Fragmento seleccionado:
=-=-=

Dedicación de la Basílica de Letrán.
Ez 47, 1-2.8-9.12; ó 1Co 3, 9-11.16-17; Jn 2, 13-22.
Queridos hermanos:
Celebramos la dedicación de la Basílica de Letrán, Catedral de Roma, consagrada el 324. La fiesta se celebra desde el siglo XI, el 9 de noviembre por toda la Iglesia.
La catedral es el lugar de la “cátedra”
del obispo, cabeza de la Iglesia, desde donde ejerce simbólicamente, su
magisterio. Cuando se habla “pontificando”, decimos que se habla “ex cátedra”. En
la antigüedad, el maestro se sentaba para enseñar, como hacía Cristo mismo.
La Iglesia, aun sabiendo que el verdadero nuevo
templo es la comunidad cristiana, consagra los edificios en los que la
comunidad se congrega para la liturgia, la oración y los sacramentos, en su culto
a Dios.
El cuerpo de Cristo es el verdadero y
definitivo templo de Dios, de cuyo costado abierto brota el agua purificadora
del Bautismo; de su seno nos es enviado el Espíritu, por cuya inhabitación en
nosotros, somos también constituidos templo vivo del Señor.
La comunidad cristiana es el verdadero
edificio espiritual formado por piedras vivas, como dice san Pedro (1P 2, 5), y
también san Pablo: “Santo es el templo de
Dios que sois vosotros” (1Co 3, 16). En él se realiza un culto a Dios en
Espíritu y Verdad, en el amor, en la comunión con gente de toda raza, lengua,
pueblo y nación, constituidos en miembros suyos.
Dice la Escritura que “los discípulos
estaban siempre en el Templo bendiciendo a Dios”. La presencia del Espíritu en ellos
los congregaba en el Templo, donde todos podían constatar el amor que los unía.
La comunión creada por el Espíritu era
un signo para el pueblo, llamándolo a la fe. ¡Mirad como se aman! Así ocurre cuando la gente ve en los cristianos
algo que el mundo no tiene: un solo corazón y una sola alma. La unidad de la comunión
muestra en ellos la presencia viva de Dios, que es Uno.

=-=-=

Registros de datos:

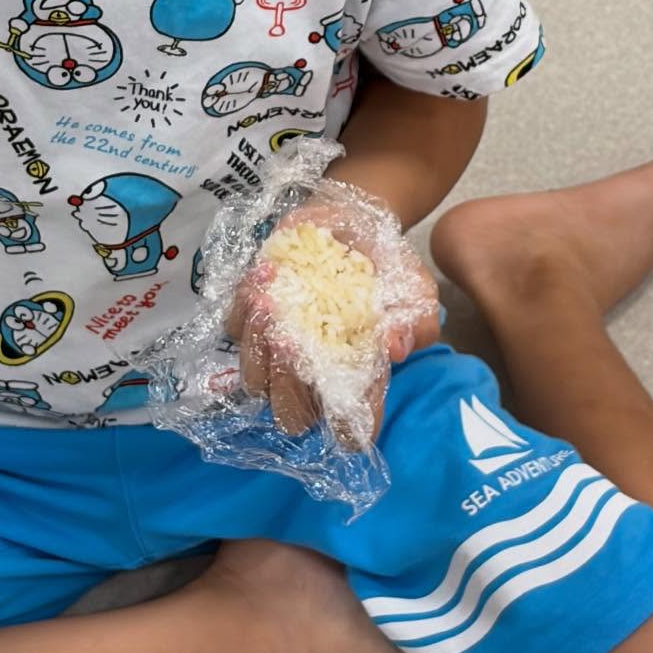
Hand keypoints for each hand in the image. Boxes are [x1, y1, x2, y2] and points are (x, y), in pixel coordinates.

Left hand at [227, 195, 441, 444]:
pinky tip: (266, 275)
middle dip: (288, 386)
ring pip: (255, 380)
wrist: (350, 222)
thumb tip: (395, 347)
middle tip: (293, 339)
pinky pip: (234, 329)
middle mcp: (314, 376)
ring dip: (259, 347)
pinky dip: (244, 307)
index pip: (352, 430)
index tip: (343, 396)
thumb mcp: (415, 288)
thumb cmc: (386, 265)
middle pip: (292, 415)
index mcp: (357, 379)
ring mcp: (278, 350)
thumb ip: (418, 319)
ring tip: (273, 303)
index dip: (347, 429)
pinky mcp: (251, 319)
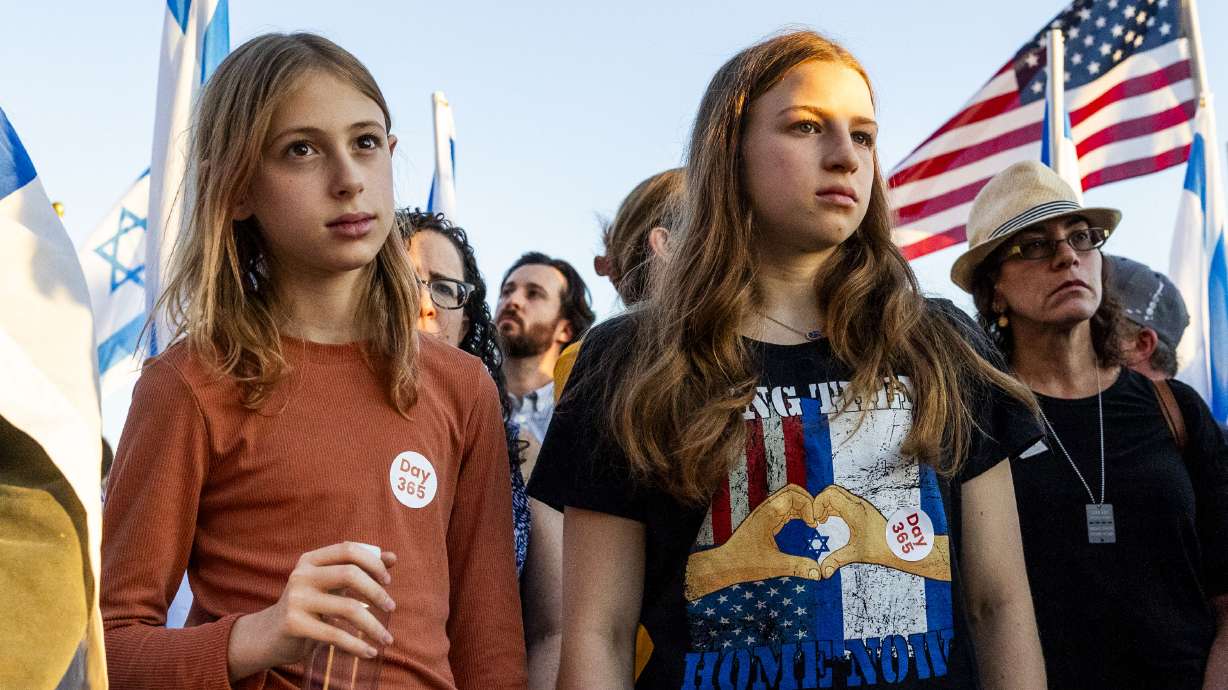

=-=-=

Preguntas:
[1] Reproduce la parte del texto sobre la Basílica de Letrán que se abre con las palabras que contienen "Dice la Escritura" y se cierra con "que es Uno.".
[2] Prosigue el texto sobre la dedicación de la Basílica de Letrán a partir de su última frase.

Respuestas:
[1]
Dice la Escritura que “los discípulos
estaban siempre en el Templo bendiciendo a Dios”. La presencia del Espíritu en ellos
los congregaba en el Templo, donde todos podían constatar el amor que los unía.
La comunión creada por el Espíritu era
un signo para el pueblo, llamándolo a la fe. ¡Mirad como se aman! Así ocurre cuando la gente ve en los cristianos
algo que el mundo no tiene: un solo corazón y una sola alma. La unidad de la comunión
muestra en ellos la presencia viva de Dios, que es Uno.

[2]
Este verdadero templo, se fundamenta
por la acogida del anuncio de Jesucristo, se edifica por la caridad y los
sacramentos, pero se destruye por el pecado. Cuando este templo se profana con
la idolatría, se enciende la ira del Señor que viene a purificarlo, porque “Le
devora el celo por su casa.”
Jesús visitó muchas veces el templo,
pero en este pasaje nos sorprende con una actitud inusual que no se repetirá
más y que sólo puede entenderse a la luz de la profecía de Malaquías: “He
aquí que envío a mi mensajero delante de ti y enseguida vendrá a su templo
el Señor. Será como fuego de fundidor y como lejía de lavandero. ¿Quién
resistirá el día de su visita?” En
esta entrada de Jesús en el templo, es “el Señor,” quien visita su templo para
purificarlo; no sólo el judío piadoso, el profeta, el maestro o el predicador
carismático y taumaturgo.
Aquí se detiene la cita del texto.